11:57 AM, 23rd December 2022, About 2 years ago

Reply to the comment left by Simon F at 23/12/2022 - 11:34
Thanks for bringing this up. The solicitor mentioned that no stamp duty was payable at the time on the transfer. I'll check with them that a SDLT declaration was made - my guess is they probably haven't done it.


12:09 PM, 23rd December 2022, About 2 years ago

Reply to the comment left by Gone Fishing at 23/12/2022 - 10:37
Isn't the whole point of this site that everyone benefits from the answers?

Simon F

12:37 PM, 23rd December 2022, About 2 years ago

Reply to the comment left by M K at 23/12/2022 - 11:04
Stamp duty would be charged on the value of property changing beneficial ownership, not based on the sum of cash changing hands. But even if the 49% of the flat value falls below the threshold where stamp duty is charged, ie nil payable, an SDLT declaration should be sent to HMRC.

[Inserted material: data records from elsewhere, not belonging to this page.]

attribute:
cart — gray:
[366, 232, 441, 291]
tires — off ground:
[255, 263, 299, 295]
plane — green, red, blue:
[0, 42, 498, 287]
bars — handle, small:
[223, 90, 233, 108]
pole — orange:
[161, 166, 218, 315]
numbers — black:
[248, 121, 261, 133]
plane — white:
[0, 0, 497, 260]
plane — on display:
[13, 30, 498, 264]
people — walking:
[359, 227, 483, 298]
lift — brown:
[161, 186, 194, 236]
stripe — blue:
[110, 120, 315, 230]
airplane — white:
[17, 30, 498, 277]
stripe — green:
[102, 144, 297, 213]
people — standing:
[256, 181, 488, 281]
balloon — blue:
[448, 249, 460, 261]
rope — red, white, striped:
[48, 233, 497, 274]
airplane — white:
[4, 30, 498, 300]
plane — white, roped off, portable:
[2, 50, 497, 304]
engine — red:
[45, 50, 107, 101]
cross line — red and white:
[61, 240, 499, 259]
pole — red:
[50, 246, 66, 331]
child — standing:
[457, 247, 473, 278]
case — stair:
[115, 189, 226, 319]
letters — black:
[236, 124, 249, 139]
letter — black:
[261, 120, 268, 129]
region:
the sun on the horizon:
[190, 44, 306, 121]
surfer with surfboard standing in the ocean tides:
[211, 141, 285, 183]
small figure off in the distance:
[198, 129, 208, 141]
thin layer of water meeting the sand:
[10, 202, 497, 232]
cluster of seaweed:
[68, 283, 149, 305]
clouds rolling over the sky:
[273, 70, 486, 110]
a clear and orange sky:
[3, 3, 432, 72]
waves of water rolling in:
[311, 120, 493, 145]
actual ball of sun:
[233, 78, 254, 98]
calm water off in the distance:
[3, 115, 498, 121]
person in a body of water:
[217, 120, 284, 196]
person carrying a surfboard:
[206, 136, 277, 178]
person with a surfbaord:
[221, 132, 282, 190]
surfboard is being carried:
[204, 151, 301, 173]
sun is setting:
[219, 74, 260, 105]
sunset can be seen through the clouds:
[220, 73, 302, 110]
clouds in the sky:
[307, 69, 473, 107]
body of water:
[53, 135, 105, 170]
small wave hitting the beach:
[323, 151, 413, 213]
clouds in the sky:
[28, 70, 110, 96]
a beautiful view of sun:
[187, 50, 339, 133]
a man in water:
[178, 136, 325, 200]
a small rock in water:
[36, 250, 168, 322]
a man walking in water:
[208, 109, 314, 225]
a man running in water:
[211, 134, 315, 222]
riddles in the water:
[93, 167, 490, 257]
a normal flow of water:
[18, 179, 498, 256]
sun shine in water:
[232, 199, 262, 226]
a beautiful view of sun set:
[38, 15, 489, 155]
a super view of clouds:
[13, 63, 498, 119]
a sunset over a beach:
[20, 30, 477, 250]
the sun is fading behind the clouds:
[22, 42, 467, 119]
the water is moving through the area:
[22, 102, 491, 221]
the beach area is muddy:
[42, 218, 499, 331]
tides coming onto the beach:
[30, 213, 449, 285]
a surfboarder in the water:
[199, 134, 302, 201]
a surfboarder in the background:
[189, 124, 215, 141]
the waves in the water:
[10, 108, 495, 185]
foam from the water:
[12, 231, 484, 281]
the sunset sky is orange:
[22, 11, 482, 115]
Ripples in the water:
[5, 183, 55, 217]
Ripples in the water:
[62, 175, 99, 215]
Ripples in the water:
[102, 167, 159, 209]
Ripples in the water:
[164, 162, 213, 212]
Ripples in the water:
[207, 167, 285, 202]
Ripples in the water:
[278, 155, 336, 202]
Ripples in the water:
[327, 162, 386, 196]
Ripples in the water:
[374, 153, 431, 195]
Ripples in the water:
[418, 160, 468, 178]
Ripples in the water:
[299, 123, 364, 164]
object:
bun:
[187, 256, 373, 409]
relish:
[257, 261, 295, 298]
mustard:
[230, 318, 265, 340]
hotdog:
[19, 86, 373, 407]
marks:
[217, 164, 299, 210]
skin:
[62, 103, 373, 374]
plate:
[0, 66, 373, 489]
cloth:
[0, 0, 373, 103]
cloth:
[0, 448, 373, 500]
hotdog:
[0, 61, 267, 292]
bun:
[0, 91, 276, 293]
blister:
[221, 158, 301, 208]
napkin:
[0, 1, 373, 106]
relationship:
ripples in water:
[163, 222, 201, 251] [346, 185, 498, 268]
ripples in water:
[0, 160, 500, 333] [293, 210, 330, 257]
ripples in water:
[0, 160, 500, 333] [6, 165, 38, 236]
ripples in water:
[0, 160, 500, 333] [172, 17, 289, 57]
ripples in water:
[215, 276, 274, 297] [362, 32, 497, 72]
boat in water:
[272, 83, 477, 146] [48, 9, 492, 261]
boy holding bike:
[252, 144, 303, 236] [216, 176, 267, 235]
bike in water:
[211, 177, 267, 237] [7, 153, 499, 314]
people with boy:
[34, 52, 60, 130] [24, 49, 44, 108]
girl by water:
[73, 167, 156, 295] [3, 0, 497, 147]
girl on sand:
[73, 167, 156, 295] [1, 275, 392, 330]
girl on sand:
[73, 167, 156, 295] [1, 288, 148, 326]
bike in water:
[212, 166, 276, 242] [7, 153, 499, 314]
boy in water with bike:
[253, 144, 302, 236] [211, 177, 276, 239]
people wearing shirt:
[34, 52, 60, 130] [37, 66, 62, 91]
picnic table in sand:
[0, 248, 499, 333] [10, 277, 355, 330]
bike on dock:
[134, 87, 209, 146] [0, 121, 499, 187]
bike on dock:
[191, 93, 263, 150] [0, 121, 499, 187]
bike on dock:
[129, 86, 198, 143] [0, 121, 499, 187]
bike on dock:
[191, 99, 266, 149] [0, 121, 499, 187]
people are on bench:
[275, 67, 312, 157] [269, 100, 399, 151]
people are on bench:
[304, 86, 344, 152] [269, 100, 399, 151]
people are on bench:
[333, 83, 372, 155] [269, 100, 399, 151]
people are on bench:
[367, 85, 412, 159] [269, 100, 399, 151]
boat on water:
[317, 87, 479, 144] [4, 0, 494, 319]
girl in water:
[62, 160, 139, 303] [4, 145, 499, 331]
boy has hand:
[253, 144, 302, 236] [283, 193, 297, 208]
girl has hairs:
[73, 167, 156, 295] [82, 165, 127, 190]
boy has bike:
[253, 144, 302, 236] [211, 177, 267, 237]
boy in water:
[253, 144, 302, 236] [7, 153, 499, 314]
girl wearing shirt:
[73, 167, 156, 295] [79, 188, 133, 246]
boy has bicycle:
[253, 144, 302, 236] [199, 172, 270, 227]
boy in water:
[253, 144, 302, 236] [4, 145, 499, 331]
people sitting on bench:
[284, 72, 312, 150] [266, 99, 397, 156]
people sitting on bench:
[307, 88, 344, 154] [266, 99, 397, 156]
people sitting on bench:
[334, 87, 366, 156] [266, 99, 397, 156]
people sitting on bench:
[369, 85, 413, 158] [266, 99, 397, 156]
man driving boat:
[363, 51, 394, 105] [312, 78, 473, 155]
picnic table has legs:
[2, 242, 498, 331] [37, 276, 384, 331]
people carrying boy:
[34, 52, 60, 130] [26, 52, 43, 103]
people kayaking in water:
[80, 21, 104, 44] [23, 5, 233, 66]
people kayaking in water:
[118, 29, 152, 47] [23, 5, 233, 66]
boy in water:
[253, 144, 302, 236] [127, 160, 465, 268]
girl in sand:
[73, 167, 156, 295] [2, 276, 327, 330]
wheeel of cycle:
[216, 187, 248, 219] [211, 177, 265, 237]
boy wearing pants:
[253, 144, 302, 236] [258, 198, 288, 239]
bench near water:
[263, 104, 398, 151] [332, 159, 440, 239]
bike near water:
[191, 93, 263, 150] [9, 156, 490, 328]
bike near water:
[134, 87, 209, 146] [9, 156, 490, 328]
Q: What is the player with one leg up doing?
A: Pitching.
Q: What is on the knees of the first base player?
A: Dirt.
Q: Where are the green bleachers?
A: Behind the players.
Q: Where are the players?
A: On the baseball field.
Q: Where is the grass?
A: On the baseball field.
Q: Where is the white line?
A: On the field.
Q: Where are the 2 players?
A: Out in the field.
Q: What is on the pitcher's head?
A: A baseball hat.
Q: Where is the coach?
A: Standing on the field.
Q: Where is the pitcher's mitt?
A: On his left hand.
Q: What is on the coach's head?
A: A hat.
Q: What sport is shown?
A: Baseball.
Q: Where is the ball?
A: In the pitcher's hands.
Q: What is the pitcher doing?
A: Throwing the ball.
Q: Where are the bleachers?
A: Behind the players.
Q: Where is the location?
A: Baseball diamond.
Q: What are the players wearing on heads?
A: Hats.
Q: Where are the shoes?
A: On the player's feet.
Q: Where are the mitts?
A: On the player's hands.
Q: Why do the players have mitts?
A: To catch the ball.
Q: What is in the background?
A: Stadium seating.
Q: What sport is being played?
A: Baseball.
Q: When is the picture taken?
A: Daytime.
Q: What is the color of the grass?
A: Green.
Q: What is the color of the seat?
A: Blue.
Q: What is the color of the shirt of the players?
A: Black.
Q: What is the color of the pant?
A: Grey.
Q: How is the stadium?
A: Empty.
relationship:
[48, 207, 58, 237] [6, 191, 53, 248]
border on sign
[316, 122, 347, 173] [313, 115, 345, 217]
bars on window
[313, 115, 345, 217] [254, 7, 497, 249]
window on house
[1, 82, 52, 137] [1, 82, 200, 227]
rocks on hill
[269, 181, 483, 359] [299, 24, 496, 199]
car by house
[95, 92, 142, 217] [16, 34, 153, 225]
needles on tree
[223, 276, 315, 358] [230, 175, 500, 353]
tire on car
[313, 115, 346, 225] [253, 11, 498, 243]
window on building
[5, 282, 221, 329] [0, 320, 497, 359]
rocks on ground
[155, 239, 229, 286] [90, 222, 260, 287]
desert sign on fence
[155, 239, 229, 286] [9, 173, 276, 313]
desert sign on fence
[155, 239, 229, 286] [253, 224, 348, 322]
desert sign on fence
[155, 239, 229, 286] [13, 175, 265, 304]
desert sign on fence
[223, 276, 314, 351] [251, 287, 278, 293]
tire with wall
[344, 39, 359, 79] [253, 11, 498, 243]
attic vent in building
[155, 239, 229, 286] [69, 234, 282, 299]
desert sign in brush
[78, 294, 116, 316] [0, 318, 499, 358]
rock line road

12:41 PM, 23rd December 2022, About 2 years ago

Reply to the comment left by Troubled landlord at 23/12/2022 - 11:43It sounds like the new conveyancing firm took your statement as fact and then didnt bother to look beyond the 99:1 beneficial ownership claim, but I still find it surprising that they didnt confirm this with the Land Registry at which point they would have discovered the 50:50 Joint Tenancy (and then apply the CGT to each of you at 50% ownership). I dont think they can claim reliance on your statement since its their job to check.
The SEV form would require signing by all parties under the Joint Tenancy before it can be submitted to change to Tenancy in Common. So clearly your other solicitor didnt even attempt to file the change.

Mark Alexander - Founder of Property118

12:42 PM, 23rd December 2022, About 2 years ago

You are not required to register a restriction at HM Land Registry. This is an additional form of protection usually entered into by persons who are not married.

Both your income tax and CGT should reflect the Declaration of Trust you entered into.

As the property was jointly owned it was correct to file Form 17 with HMRC. That is what confirms the tax treatment.

For CGT purposes you might have missed an opportunity. Cancelling or amending the DoT and informing HMRC that you are back to 50:50 ownership prior to selling the property would have opened up an opportunity for you both to utilize your annual CGT exemption allowances.

I don’t think you have any basis for making a claim against your solicitor. This is because you have not suffered any losses, save perhaps for paying them to do work they agreed to do which was not done.